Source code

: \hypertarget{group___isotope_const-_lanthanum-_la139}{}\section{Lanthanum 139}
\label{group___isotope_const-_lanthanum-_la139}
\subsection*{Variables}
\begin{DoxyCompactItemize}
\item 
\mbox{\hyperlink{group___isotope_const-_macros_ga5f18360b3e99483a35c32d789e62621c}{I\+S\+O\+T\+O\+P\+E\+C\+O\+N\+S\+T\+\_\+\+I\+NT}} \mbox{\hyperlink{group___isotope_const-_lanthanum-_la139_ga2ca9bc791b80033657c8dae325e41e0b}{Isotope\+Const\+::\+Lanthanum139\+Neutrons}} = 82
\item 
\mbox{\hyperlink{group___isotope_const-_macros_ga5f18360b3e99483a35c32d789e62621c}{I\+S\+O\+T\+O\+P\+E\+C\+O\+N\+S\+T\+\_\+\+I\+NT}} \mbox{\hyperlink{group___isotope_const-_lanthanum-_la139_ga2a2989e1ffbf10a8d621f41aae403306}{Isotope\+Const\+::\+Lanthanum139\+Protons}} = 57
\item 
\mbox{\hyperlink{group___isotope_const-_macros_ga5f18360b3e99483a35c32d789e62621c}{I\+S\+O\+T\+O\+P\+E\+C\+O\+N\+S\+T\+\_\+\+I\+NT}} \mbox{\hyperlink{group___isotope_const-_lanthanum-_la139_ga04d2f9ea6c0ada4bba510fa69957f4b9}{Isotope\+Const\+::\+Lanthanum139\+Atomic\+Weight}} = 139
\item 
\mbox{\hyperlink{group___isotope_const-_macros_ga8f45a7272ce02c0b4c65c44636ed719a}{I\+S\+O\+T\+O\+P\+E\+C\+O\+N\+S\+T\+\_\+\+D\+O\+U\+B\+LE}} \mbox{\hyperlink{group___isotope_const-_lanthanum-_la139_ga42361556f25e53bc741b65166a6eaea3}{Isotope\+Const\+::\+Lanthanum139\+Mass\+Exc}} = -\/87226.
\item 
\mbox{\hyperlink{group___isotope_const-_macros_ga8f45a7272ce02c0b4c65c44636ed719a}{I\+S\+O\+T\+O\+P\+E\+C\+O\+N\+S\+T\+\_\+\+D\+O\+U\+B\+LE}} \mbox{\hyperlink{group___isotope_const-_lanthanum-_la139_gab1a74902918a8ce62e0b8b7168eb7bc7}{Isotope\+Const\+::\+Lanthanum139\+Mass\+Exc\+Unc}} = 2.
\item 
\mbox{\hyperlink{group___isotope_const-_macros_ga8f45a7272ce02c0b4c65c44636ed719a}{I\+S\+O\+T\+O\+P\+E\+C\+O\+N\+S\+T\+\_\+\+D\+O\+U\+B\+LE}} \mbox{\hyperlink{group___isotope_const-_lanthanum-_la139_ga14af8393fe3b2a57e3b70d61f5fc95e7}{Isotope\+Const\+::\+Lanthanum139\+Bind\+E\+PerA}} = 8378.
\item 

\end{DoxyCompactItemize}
*-*-*
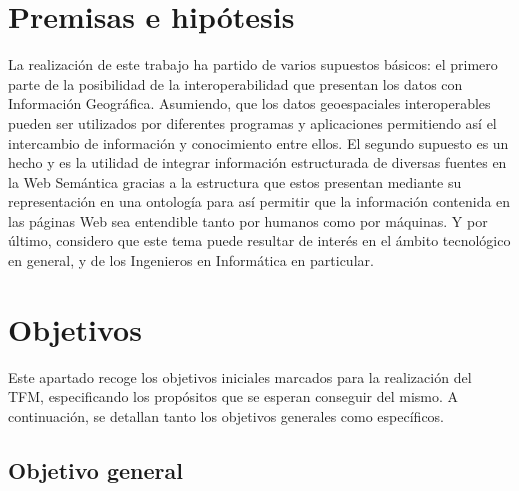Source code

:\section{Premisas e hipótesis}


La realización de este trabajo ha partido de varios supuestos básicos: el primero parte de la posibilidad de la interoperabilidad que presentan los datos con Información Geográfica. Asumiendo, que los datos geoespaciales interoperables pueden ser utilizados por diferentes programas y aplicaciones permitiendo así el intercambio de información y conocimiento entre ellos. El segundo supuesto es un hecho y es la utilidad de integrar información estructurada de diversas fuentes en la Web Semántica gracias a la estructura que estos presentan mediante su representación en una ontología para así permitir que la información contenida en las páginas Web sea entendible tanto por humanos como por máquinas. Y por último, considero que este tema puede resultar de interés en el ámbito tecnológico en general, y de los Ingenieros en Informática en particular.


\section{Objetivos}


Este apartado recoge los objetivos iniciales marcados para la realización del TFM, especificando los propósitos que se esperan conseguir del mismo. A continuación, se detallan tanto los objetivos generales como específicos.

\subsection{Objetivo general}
*-*-*
**ACTIVITY:** Scan the records for the word "tanto", and copy each line where it is found.

**SOLUTION:**
La realización de este trabajo ha partido de varios supuestos básicos: el primero parte de la posibilidad de la interoperabilidad que presentan los datos con Información Geográfica. Asumiendo, que los datos geoespaciales interoperables pueden ser utilizados por diferentes programas y aplicaciones permitiendo así el intercambio de información y conocimiento entre ellos. El segundo supuesto es un hecho y es la utilidad de integrar información estructurada de diversas fuentes en la Web Semántica gracias a la estructura que estos presentan mediante su representación en una ontología para así permitir que la información contenida en las páginas Web sea entendible tanto por humanos como por máquinas. Y por último, considero que este tema puede resultar de interés en el ámbito tecnológico en general, y de los Ingenieros en Informática en particular.
Este apartado recoge los objetivos iniciales marcados para la realización del TFM, especificando los propósitos que se esperan conseguir del mismo. A continuación, se detallan tanto los objetivos generales como específicos.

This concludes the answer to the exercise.